Because GE has made the required showing, the burden shifts back to Regimbald to show evidence of a pretext. It is here that Regimbald's claims ultimately fail. To rebut a legitimate, non-discriminatory basis of dismissal, a plaintiff is "obliged to produce not simply `some' evidence, but `sufficient evidence to support a rational finding that the legitimate, nondiscriminatory reasons proffered by the employer were false, and that more likely than not [retaliation] was the real reason for the discharge.'" Van Zant v. KLM Royal Dutch Airlines, 80 F.3d 708, 714 (2d Cir. 1996) (quoting Woroski v. Nashua Corp., 31 F.3d 105, 110 (2d Cir. 1994)). Regimbald's evidence does not meet this standard.

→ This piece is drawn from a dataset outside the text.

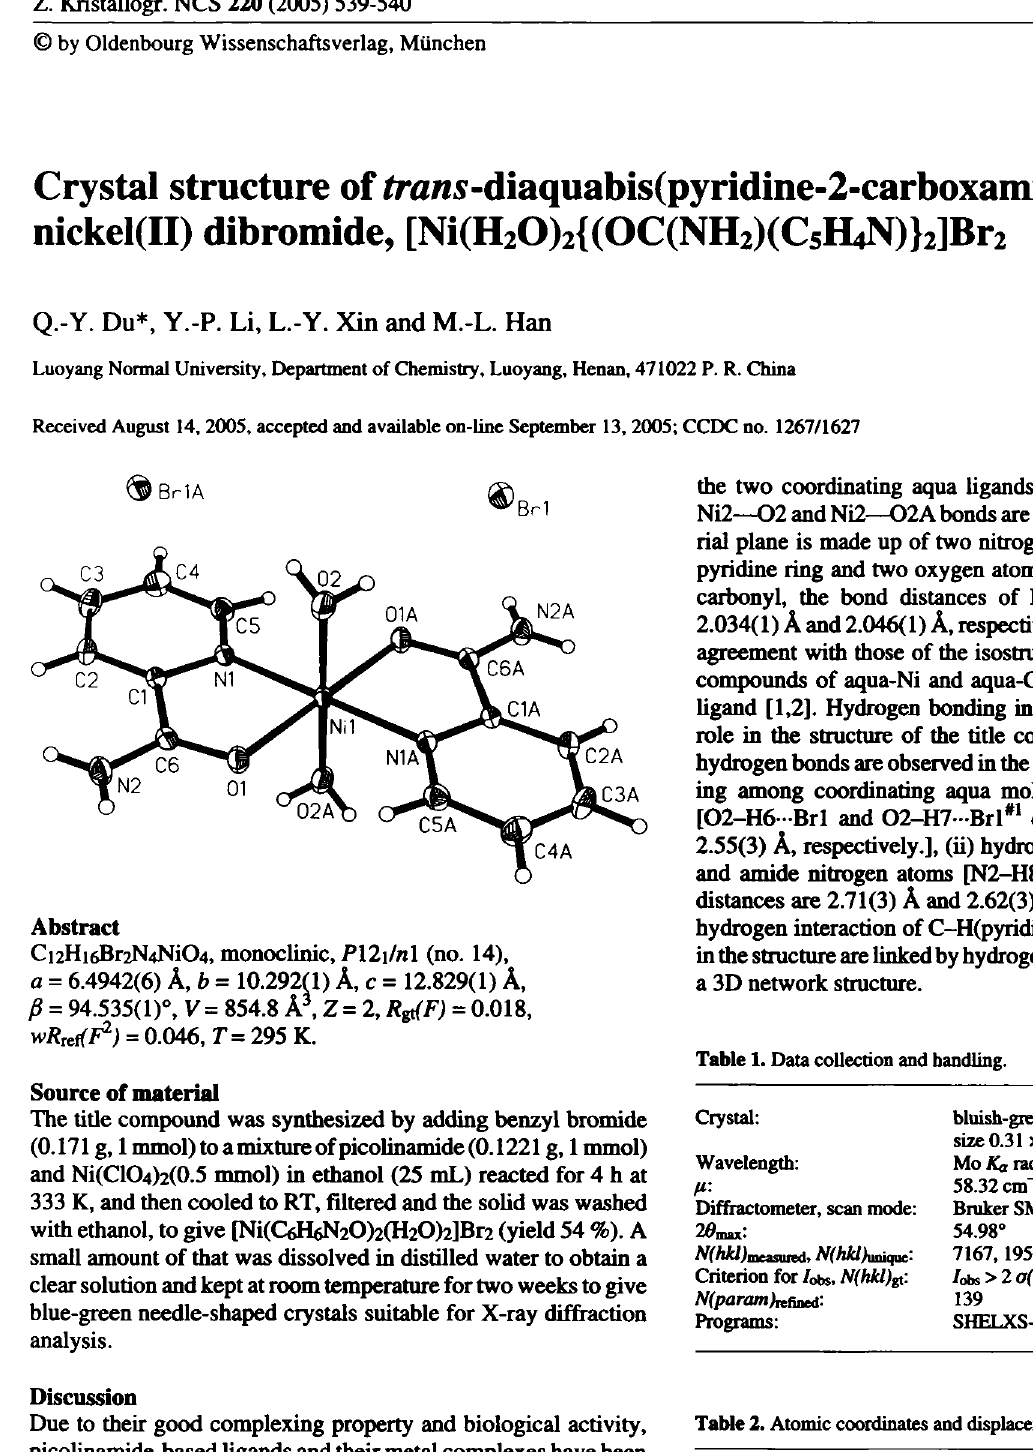
Table 2. Atomic coordinates and displacement parameters (in Ä 2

Regimbald claims that employees at GE conspired against him and fabricated stories in order to get him fired. He has offered no direct evidence, however, of such a conspiracy. As discussed above, the timing of his firing was close enough to his reporting activity that a reasonable factfinder could, in the absence of other evidence, link the two events. Here, there is clear and substantial evidence showing that the two events were not, in fact, connected, and that Regimbald was fired for his own misconduct.

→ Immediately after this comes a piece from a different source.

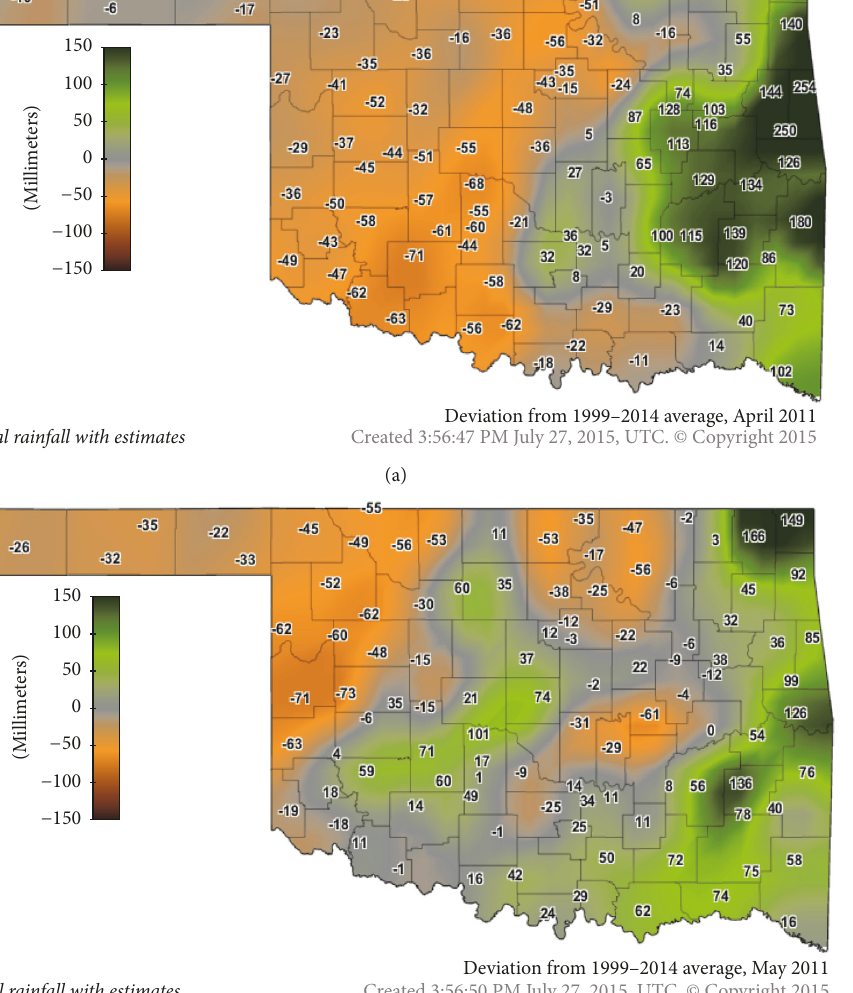
Figure 4: Map showing the monthly deviations from average total rainfall over the state of Oklahoma for April (a) and May (b) 2011, using measurements obtained from the Oklahoma Mesonet. Values display the actual deviation at each station and color filled gradient was created using a four-pass Barnes technique using the values at each station. Deviations are calculated from the 1999–2014 average during each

The fact that Regimbald contests the truthfulness of statements made to GE's investigators does not create a genuine issue of material fact for trial. "[W]here, as here, the nonretaliatory justification is supported by an employer's conclusions following an investigation, a plaintiff cannot escape summary judgment by simply attacking the legitimacy of the employer's findings." Avillan v. Potter, 2006 WL 3103309, at *20 (S.D.N.Y. Nov. 1, 2006). Ultimately, in a case such as this, the relevant inquiry is not whether all of the facts underlying the employer's decision were accurate. Instead, the question is whether, based upon the available information, the employer fired the plaintiff for legitimate, non-retaliatory reasons. Cf. McPherson v. New York City Dep't of Educ., 457 F.3d 211, 216 (2d Cir. 2006) (courts "are decidedly not interested in the truth of the allegations against plaintiff. [They] are interested in what ` motivated the employer'; the factual validity of the underlying imputation against the employee is not at issue.") (quotingUnited States Postal Serv. Bd. of Governors v. Aikens, 460 U.S. 711 (1983) (emphasis in McPherson)).

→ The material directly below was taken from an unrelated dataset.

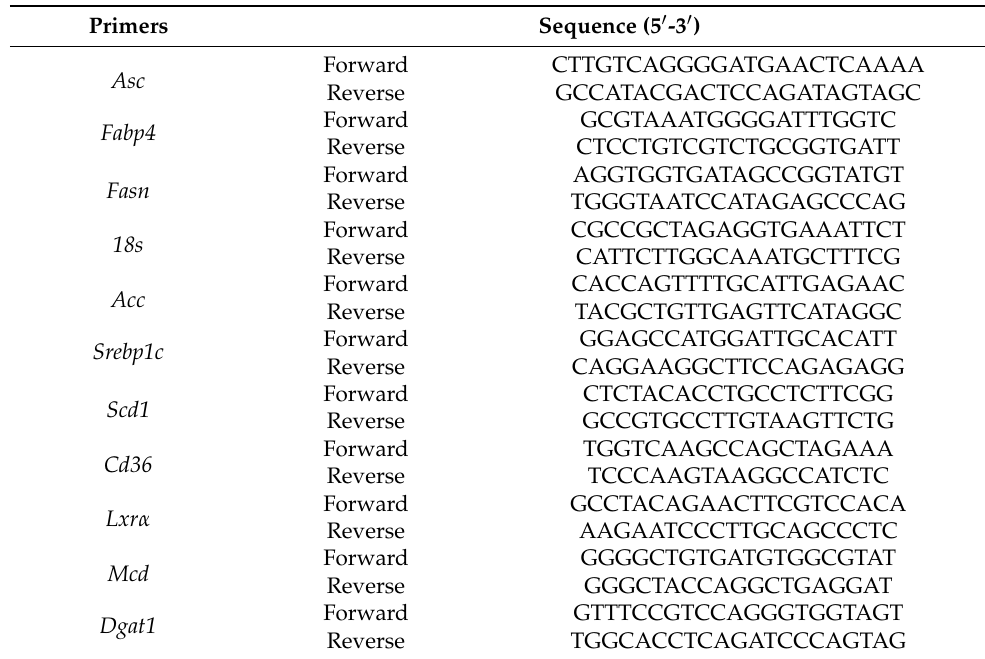
Table 1. Primers for qRT-PCR.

In this case, Regimbald has succeeded in setting forth a prima facie case, and contends that his firing was based upon false statement by fellow GE employees. He also contends that his supervisors fired him for reporting mischarging, but offers only speculation in support of this claim. GE has presented sufficient evidence to support its contention that Regimbald was fired for non-retaliatory reasons, and Regimbald has failed to rebut this evidence with his own showing of pretext. Therefore, based upon the evidence presented by the parties, and drawing all reasonable inferences in Regimbald's favor, the Court concludes that no reasonable juror could find that GE's stated grounds for termination were a pretext for retaliation. See, e.g., Holt v. KMI-Continental, Inc., 95 F.3d 123, 130-31 (2d Cir. 1996) (affirming summary judgment where plaintiff's only showing of pretext was temporal proximity and the defendant asserted that it fired plaintiff for documented poor performance). GE's motion for summary judgment is, therefore, GRANTED.
Conclusion
For the reasons set forth above, GE's motion for summary judgment (Paper 45) is GRANTED. GE's motion to strike Regimbald's affidavit (Paper 57) is DENIED, and this case is DISMISSED.
Dated at Burlington, in the District of Vermont.